A new study out of the University of Guelph in Canada has discovered that although approximately 95 percent of women use some form of vaginal hygiene product, these products from anti-itch creams and gels to moisturizers, lubricants and feminine wipes do far more harm than good.
In fact, they found that women who use these products are three times more likely to experience some type of vaginal infection. Now, whether or not the product or the infection came first is still in question but according to the scientists, it’s a dangerous trend.

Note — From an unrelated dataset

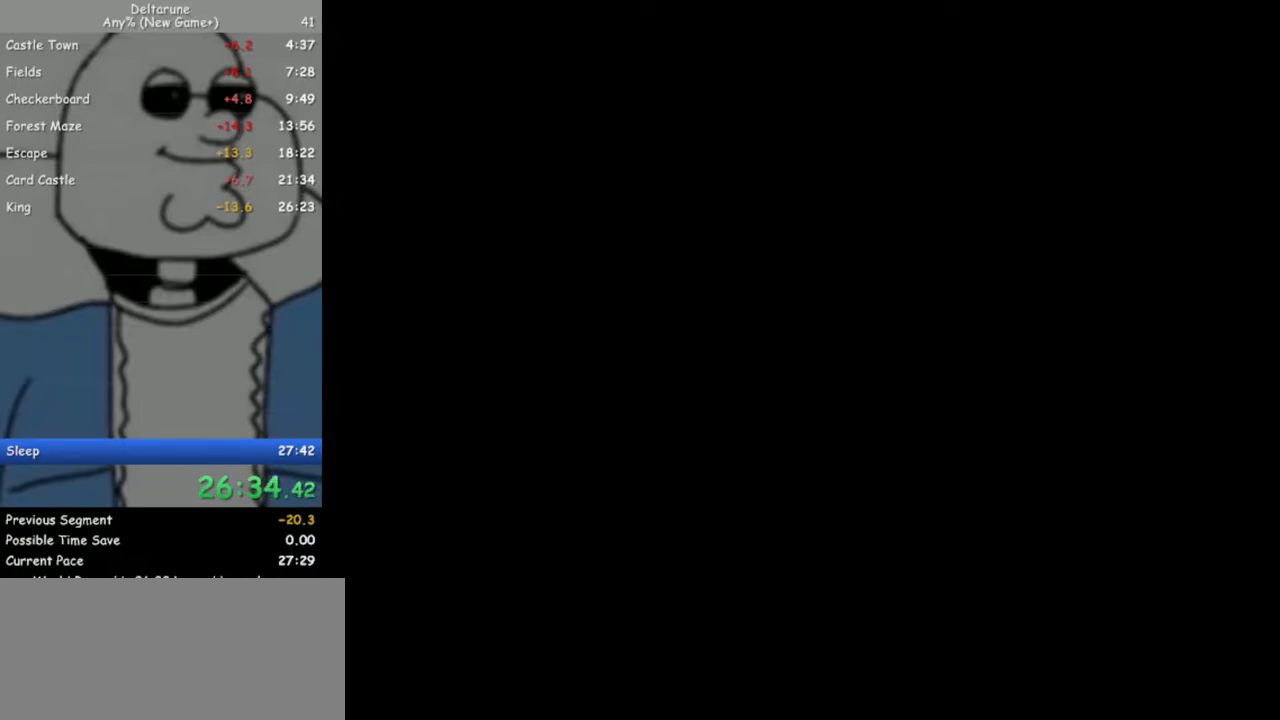
{"keys": ["down", "z"], "events": [[33, "z", "up"], [83, "return", "down"], [117, "return", "up"], [117, "z", "down"], [167, "z", "up"], [217, "return", "down"], [267, "return", "up"], [267, "z", "down"], [350, "return", "down"], [350, "z", "up"], [450, "return", "up"], [450, "z", "down"]]}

Results of the study showed that women who used gel sanitizers were eight times more likely to have a yeast infection and almost 20 times more likely to have a bacterial infection. Scary right?
And, guess what…
Those gel sanitizers weren’t the only problem.
Women using feminine washes or gels were almost 3 ½ times more likely to have a bacterial infection and 2 ½ times more likely to report a urinary tract infection.
Those feminine wipes that are advertised to keep you fresh as a spring day were associated with a doubled risk of urinary tract infection.
And, women using lubricants or moisturizers were 2 ½ times as likely to have a yeast infection.
But, if they’re supposed to keep you clean, how do they make you sick?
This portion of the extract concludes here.